Similarly, in Merck & Co., Inc., v. Marzall, supra, it was held by the United States Court of Appeals for the District of Columbia Circuit that a claim for a compound was anticipated by a prior art disclosure which did not name the compound or give its formula but which contained language which the court considered sufficient to identify the compound to one skilled in the art.
Our position in the present case is dictated by what we conceive to be the necessary interpretation of the prior cases. We cannot see a logical distinction between this case, where the compound was revealed as clearly as if it had been explicitly named, and those cases in which it happened to be named explicitly.
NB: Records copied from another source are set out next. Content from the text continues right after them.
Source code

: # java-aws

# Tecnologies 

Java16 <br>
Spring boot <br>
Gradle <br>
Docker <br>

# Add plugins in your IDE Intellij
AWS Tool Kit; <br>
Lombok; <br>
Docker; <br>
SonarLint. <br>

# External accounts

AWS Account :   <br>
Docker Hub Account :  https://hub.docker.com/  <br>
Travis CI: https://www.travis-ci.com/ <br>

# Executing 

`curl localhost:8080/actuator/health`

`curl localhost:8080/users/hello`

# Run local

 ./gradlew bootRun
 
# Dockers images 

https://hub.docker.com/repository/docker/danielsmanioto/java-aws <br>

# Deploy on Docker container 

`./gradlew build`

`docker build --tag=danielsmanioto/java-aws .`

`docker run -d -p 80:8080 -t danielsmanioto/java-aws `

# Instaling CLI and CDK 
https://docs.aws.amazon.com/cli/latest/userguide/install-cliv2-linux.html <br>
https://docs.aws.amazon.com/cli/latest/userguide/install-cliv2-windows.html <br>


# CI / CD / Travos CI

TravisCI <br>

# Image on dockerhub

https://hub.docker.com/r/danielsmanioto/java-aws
In this case it would not have changed the force or meaning of the reference in the slightest if it had specifically named each of the corresponding chlorine compounds. We can see no reason why we should hold an explicit naming of a compound to be an anticipation, and hold an equally clear, though implicit, disclosure not to be an anticipation.
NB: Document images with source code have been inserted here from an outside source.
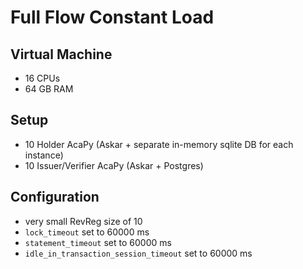 # Full Flow Constant Load

## Virtual Machine
- 16 CPUs
- 64 GB RAM

## Setup
- 10 Holder AcaPy (Askar + separate in-memory sqlite DB for each instance)
- 10 Issuer/Verifier AcaPy (Askar + Postgres)   

## Configuration
- very small RevReg size of 10
- `lock_timeout` set to 60000 ms
- `statement_timeout` set to 60000 ms
- `idle_in_transaction_session_timeout` set to 60000 ms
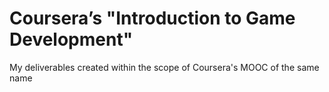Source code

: # Coursera’s "Introduction to Game Development"
My deliverables created within the scope of Coursera's MOOC of the same name
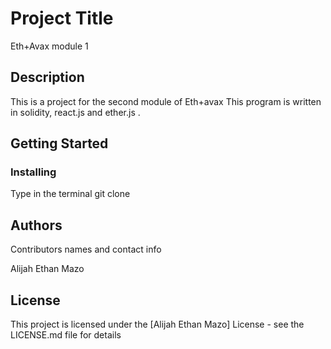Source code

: # Project Title

Eth+Avax module 1

## Description

This is a project for the second module of Eth+avax
This program is written in solidity, react.js and ether.js . 

## Getting Started

### Installing

Type in the terminal git clone 



## Authors

Contributors names and contact info

Alijah Ethan Mazo


## License

This project is licensed under the [Alijah Ethan Mazo] License - see the LICENSE.md file for details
At the same time, however, though our decision is compelled by the existing law, we feel constrained to point out that there are limits to the doctrine of those cases. What the precise boundary lines are, we are unable now to discern. Certainly they do not extend so far as to permit publication of theoretical lists of hundreds or thousands of possible compounds to deny patent protection on such compounds to those who actually discovered them later. The exact boundaries will have to be delineated on a case by case basis. But whatever they may be, we have not reached them here.
Upon careful consideration of this case we conclude that Straus identifies 1, 2, 3, 4 — tetrachlorocyclopentadiene — 1, 3 with sufficient clarity and distinctness to constitute an anticipation of the claims here involved, and the decision of the Board of Appeals is accordingly affirmed.
JACKSON, Judge, retired, recalled to participate.